Start of DATA FOR PROCESSING

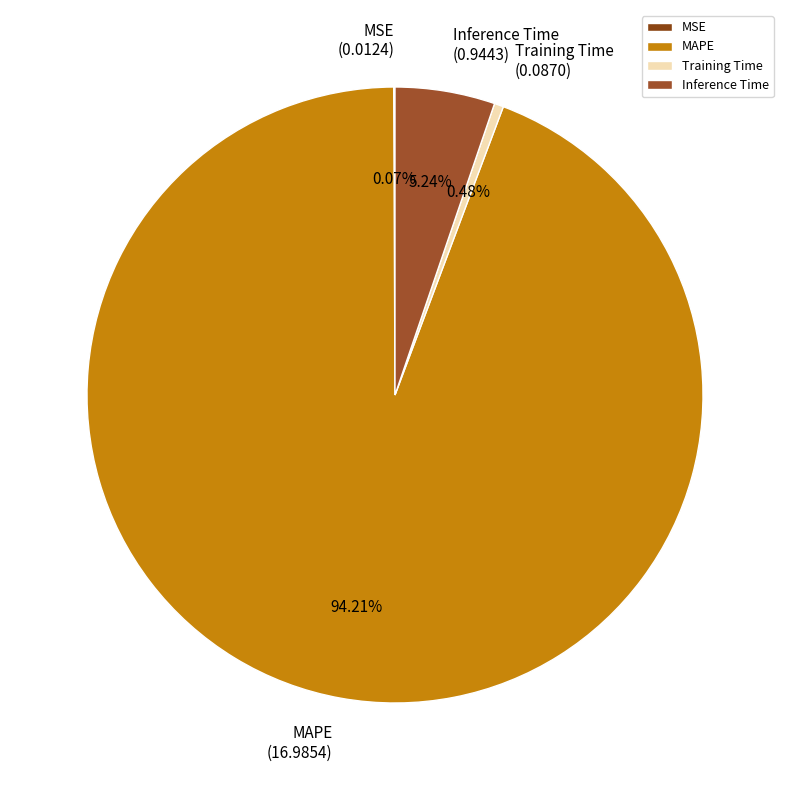

To the nearest percent, what is the difference between the MAPE and Inference Time slice percentages?

89%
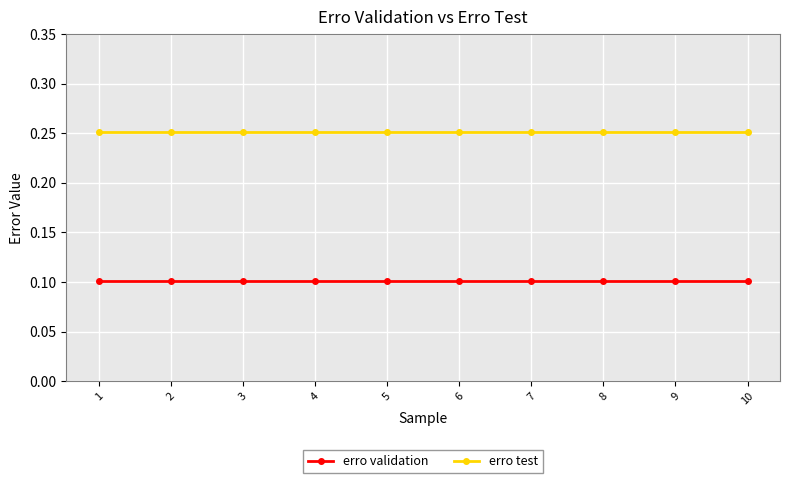

True or false: erro validation and erro test cross at least once.

False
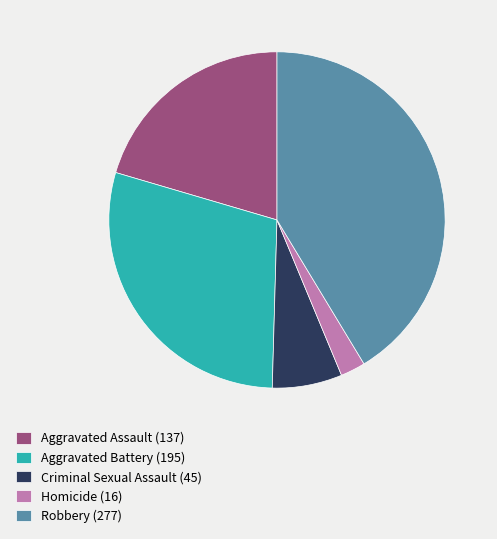

How many segments does this pie chart have?

5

End of DATA FOR PROCESSING

PROBLEM STATEMENT »
Quote all the text lines from the rows above word for word, leaving out the pictures.

TASK SOLUTION »
To the nearest percent, what is the difference between the MAPE and Inference Time slice percentages?

89%

True or false: erro validation and erro test cross at least once.

False

How many segments does this pie chart have?

5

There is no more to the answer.